* REQUIRED WORK
Scan the listing and copy each line where the word "system" is present.

* DATA SHOWN
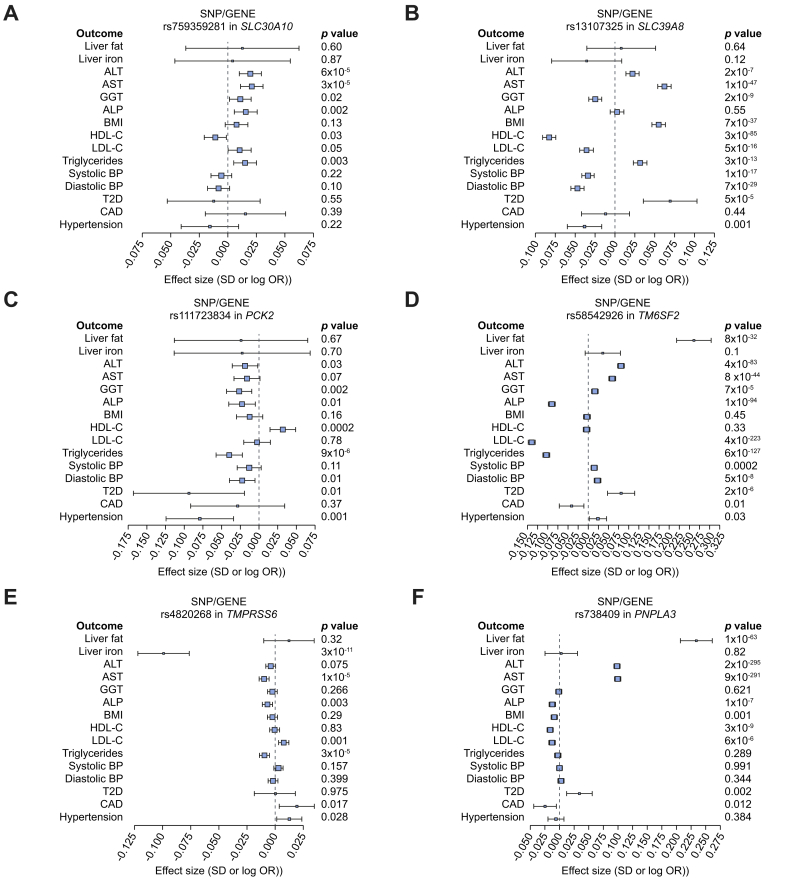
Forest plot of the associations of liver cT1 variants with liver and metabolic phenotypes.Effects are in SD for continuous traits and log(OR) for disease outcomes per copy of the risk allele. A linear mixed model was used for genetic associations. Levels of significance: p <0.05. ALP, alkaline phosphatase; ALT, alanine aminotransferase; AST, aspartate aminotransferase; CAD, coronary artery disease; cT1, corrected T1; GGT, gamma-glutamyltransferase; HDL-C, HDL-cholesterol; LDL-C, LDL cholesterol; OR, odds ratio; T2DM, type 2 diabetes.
--
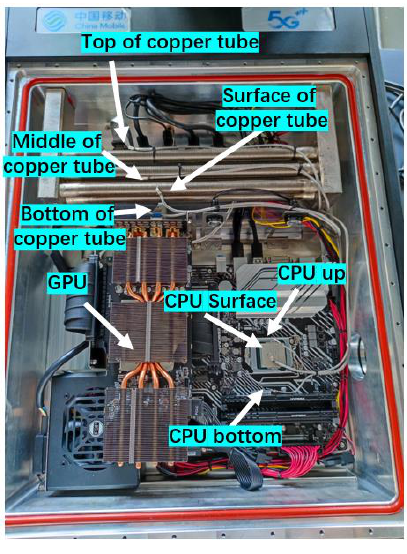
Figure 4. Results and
==
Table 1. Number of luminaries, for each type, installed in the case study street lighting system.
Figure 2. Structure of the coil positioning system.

* RESULT FOR THIS EXERCISE
Table 1. Number of luminaries, for each type, installed in the case study street lighting system.
Figure 2. Structure of the coil positioning system.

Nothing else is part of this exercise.